EXERCISE AIM
In how many lines of the listing below does the string "einen" appear? Case counts, so reply with the number alone.

(Saved entries)
════════════════════

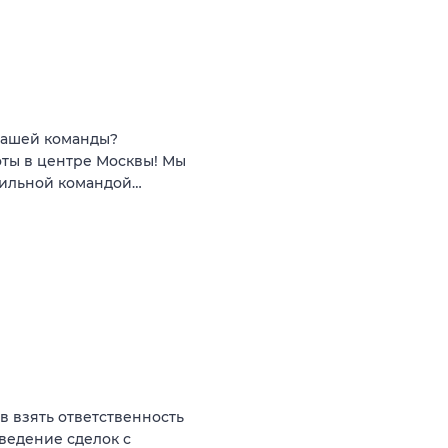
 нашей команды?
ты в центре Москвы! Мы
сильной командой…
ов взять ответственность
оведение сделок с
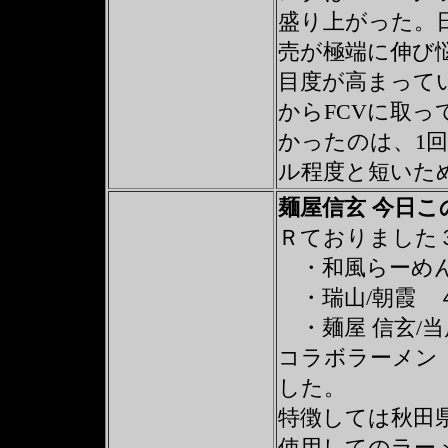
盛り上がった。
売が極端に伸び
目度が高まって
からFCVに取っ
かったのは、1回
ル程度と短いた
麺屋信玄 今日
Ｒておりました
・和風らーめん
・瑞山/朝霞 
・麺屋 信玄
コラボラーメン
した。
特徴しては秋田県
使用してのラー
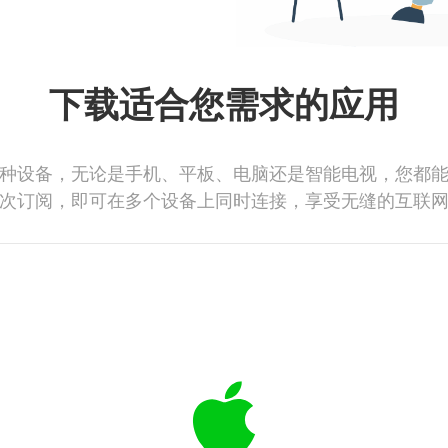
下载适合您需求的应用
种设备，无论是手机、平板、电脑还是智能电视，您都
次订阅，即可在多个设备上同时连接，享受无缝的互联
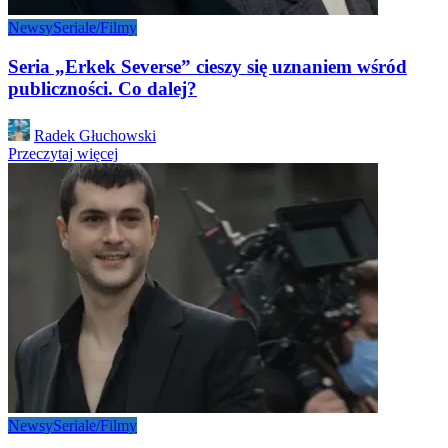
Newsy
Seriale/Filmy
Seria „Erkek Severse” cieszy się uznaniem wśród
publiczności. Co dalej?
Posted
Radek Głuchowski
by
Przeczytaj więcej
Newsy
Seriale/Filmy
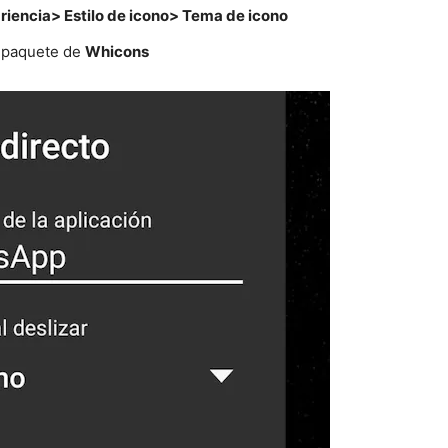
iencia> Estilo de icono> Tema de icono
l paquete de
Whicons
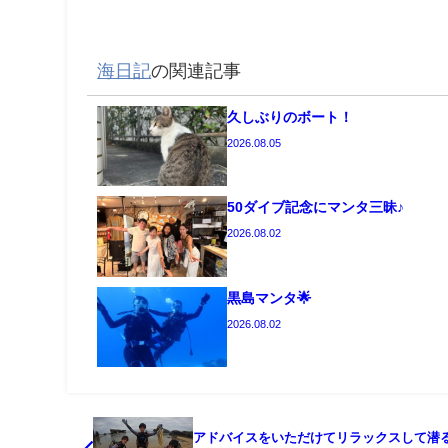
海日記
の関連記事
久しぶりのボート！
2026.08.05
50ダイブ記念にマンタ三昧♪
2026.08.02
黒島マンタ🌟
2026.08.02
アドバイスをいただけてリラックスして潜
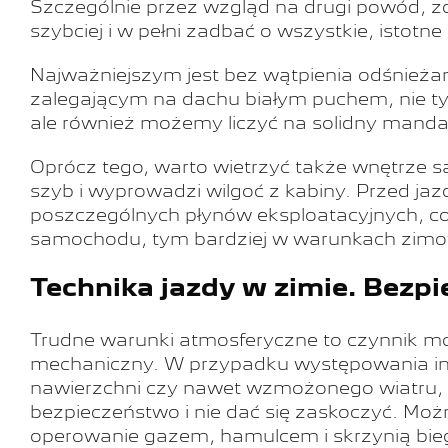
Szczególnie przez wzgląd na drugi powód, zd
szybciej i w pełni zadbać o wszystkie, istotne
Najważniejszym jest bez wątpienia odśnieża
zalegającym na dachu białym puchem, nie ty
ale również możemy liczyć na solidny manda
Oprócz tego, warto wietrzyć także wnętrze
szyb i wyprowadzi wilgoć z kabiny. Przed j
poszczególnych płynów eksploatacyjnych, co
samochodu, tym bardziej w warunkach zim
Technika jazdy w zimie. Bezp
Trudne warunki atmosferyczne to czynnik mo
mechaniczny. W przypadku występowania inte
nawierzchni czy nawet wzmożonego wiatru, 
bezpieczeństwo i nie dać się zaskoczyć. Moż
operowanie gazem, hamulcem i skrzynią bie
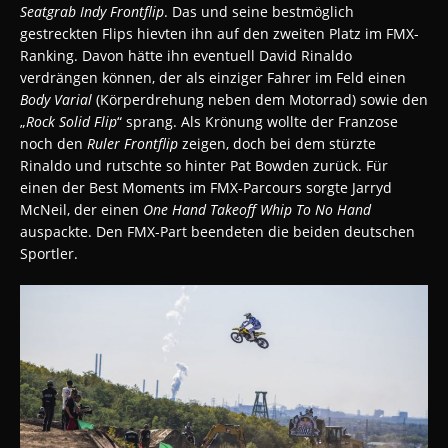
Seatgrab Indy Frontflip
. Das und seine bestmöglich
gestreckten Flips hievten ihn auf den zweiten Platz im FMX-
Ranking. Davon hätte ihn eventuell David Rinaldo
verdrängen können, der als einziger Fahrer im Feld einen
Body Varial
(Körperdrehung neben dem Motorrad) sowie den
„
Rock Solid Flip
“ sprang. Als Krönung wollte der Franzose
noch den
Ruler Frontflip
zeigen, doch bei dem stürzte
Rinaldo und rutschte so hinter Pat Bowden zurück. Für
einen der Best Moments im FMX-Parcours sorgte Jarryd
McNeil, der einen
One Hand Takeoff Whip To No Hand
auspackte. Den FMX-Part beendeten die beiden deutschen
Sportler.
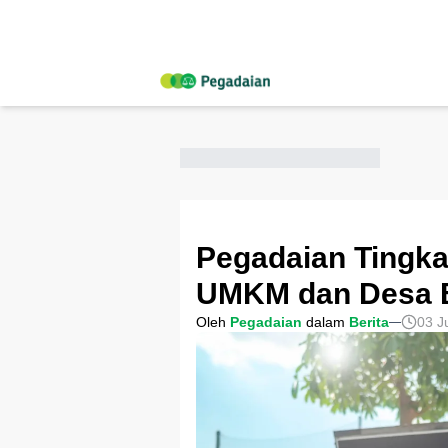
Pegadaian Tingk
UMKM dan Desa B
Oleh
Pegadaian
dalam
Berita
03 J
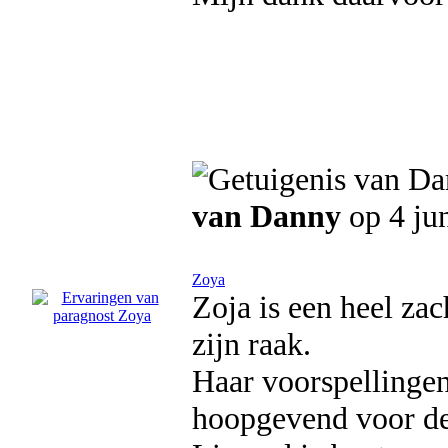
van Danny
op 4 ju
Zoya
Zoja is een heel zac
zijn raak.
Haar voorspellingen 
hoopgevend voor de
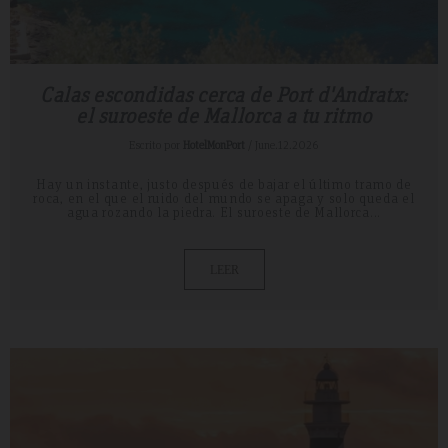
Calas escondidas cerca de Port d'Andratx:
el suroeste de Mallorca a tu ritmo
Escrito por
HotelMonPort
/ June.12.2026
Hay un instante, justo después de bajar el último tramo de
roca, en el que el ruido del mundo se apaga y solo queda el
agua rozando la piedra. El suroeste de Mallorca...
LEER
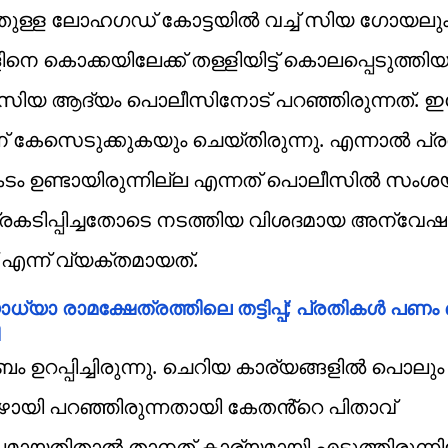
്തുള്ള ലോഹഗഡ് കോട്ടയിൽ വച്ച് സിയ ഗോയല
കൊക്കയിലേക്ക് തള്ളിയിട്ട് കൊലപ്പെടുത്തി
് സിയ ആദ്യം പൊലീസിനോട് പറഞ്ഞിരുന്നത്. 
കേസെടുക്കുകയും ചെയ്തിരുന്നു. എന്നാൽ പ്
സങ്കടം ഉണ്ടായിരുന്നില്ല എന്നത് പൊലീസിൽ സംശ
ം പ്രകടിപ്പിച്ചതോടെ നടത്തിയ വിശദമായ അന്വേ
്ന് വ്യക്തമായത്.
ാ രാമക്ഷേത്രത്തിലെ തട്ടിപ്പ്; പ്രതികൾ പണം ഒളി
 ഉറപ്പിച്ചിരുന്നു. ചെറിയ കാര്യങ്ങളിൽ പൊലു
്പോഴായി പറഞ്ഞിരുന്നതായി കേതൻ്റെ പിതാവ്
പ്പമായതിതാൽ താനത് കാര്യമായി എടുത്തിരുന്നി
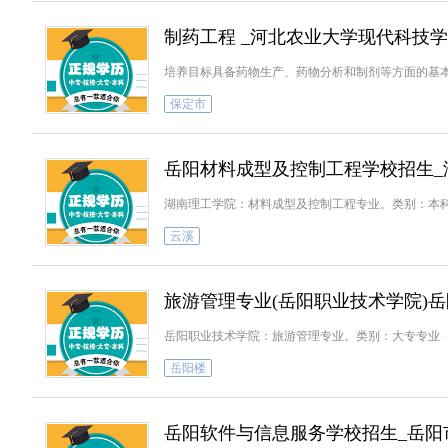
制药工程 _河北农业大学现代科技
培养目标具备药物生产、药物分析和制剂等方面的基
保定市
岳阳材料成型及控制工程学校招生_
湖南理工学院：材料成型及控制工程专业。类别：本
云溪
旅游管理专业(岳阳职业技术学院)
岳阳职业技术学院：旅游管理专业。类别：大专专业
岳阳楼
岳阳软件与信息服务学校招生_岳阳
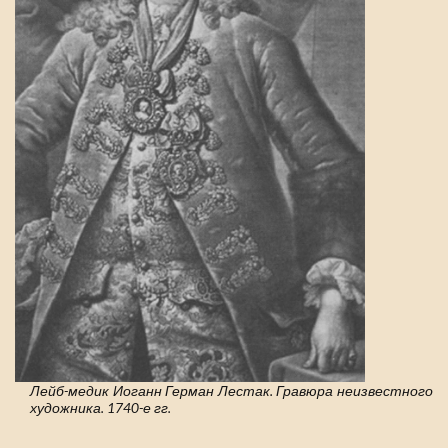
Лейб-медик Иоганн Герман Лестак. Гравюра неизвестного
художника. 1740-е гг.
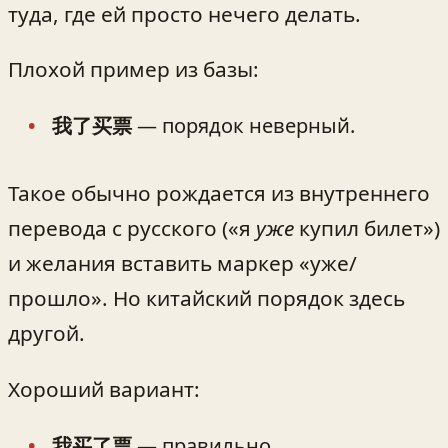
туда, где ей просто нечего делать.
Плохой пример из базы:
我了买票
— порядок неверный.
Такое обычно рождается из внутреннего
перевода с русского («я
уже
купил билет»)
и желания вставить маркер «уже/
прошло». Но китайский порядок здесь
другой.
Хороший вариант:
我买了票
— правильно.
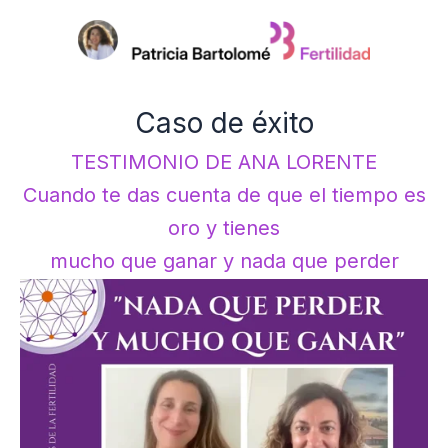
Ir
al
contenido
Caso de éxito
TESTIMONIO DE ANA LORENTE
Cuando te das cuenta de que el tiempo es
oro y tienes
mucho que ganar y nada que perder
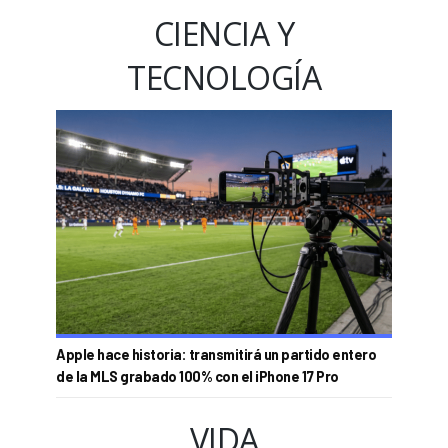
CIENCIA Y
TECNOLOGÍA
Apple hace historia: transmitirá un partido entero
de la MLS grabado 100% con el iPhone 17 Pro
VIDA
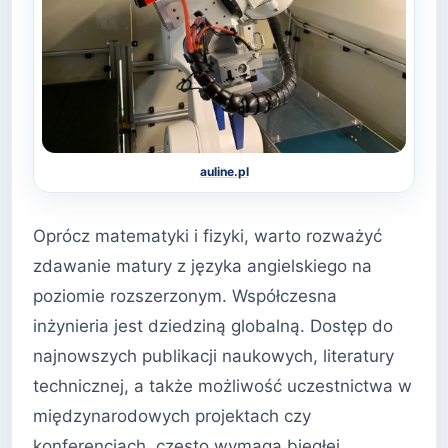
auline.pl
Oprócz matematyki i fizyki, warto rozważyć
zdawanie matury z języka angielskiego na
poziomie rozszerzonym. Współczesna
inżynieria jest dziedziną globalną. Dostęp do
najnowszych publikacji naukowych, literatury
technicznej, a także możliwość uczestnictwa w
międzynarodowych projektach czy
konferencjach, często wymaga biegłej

════════════════════

RESPONSE TO THIS EXERCISE
3